- Saved data entries:
********************
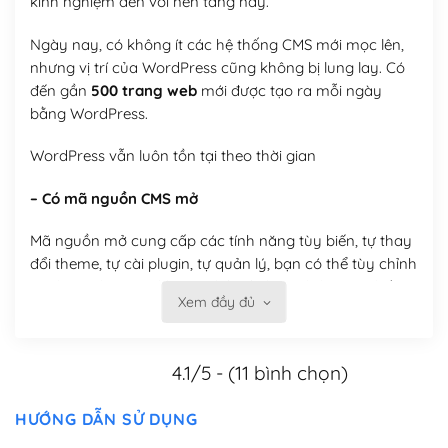
kinh nghiệm đến với nền tảng này.
Ngày nay, có không ít các hệ thống CMS mới mọc lên,
nhưng vị trí của WordPress cũng không bị lung lay. Có
đến gần
500 trang web
mới được tạo ra mỗi ngày
bằng WordPress.
WordPress vẫn luôn tồn tại theo thời gian
– Có mã nguồn CMS mở
Mã nguồn mở cung cấp các tính năng tùy biến, tự thay
đổi theme, tự cài plugin, tự quản lý, bạn có thể tùy chỉnh
nó theo ý bạn mà không phải sử dụng dịch vụ tại bất
Xem đầy đủ
kỳ đơn vị nào.
Việc của bạn là đăng ký một tên miền và hosting để
4.1/5 - (11 bình chọn)
chạy WordPress.
Có thể tùy biến trên website WordPress
HƯỚNG DẪN SỬ DỤNG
********************
- ASSIGNMENT:
Copy out exactly the lines between the line with "Có thể tùy biến trên website WordPress" and the last line of the entries, counting both of those lines.

- TASK SOLUTION:
Có thể tùy biến trên website WordPress
HƯỚNG DẪN SỬ DỤNG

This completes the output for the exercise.